CDC report finds vaccinations are down 11 percent among young African Americans.
National Influenza Vaccination Week is wrapping up, but the need for flu vaccines, especially among Black children, is still needed.
The Associated Press reports that a Centers for Disease Control and Prevention survey found 33 percent of Black children were vaccinated against the flu at the end of November. That’s down from 44 percent the same time last year.
Flu vaccinations are important for people from racial and ethnic minority groups who are often less likely to be vaccinated and more likely to be hospitalized with the flu, according to the CDC. Analysis of flu hospitalization rates by race and ethnicity during 10 flu seasons from 2009-2010 through 2018-2019 show that non-Hispanic Black individuals had the highest flu-related hospitalization rates.
In Arkansas, state Health Secretary Dr. José Romero has been stressing the importance of the flu vaccine this year in light of the COVID-19 pandemic. The vaccine can help lower the number of people who may need to be hospitalized because of the flu, which is helpful to health care systems that are already being taxed by the pandemic.
The Arkansas Minority Health Commission is working to bring vaccinations to Arkansans with special events. AMCH is hosting Community Drive Thru Christmas events from 1 to 4 p.m. Dec. 21 at the Lee County Cooperative Clinic in Marianna Dec. 23 and from 1 to 4 p.m. Dec. 23 at the Hughes Satellite Clinic.

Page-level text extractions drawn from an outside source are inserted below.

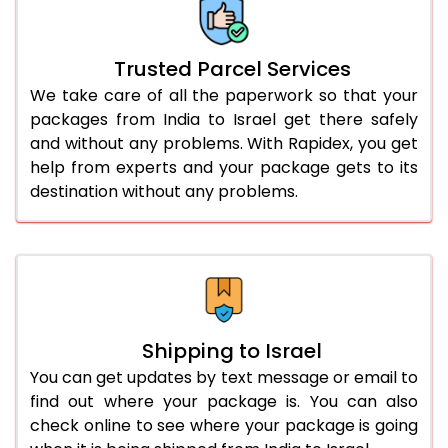
Trusted Parcel Services
We take care of all the paperwork so that your
packages from India to Israel get there safely
and without any problems. With Rapidex, you get
help from experts and your package gets to its
destination without any problems.
Shipping to Israel
You can get updates by text message or email to
find out where your package is. You can also
check online to see where your package is going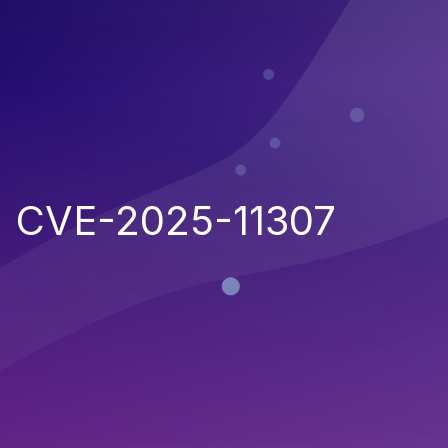
CVE-2025-11307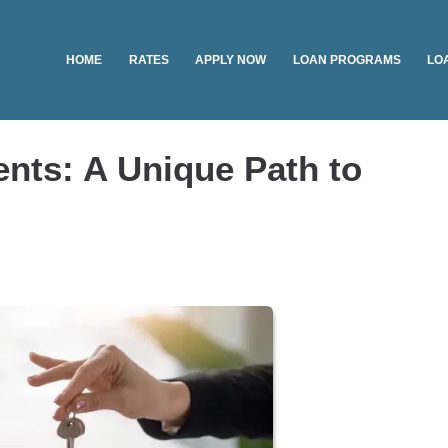
HOME
RATES
APPLY NOW
LOAN PROGRAMS
LO
nts: A Unique Path to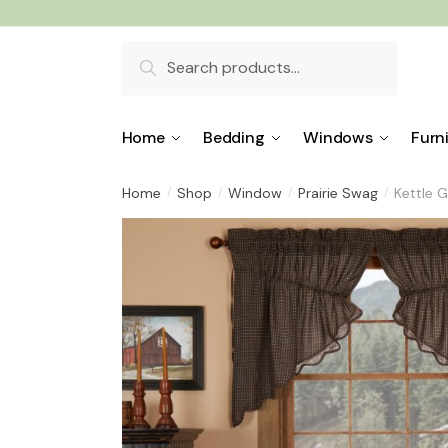
Skip
Skip
to
to
Search
navigation
content
for:
Home
Bedding
Windows
Furn
Home
Shop
Window
Prairie Swag
Kettle G
/
/
/
/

In addition to free COVID-19 screening and flu shots, there will also be health and wellness materials, COVID-19 survival kits, community resources for the family and door prizes.
The Arkansas Department of Health offers walk-in flu shots at Local Health Units across the state. There is no out-of-pocket expense for flu shots, but you are encouraged to bring insurance information if you have it.
In its Weekly Influenza Report, ADH reported 2 more influenza-related deaths bringing the total to 6 deaths during this flu season. Since September 27, 2020, 500 positive influenza tests have been reported to the ADH online database by health care providers. Reported cases reflect only a portion of the actual numbers of flu cases in the state.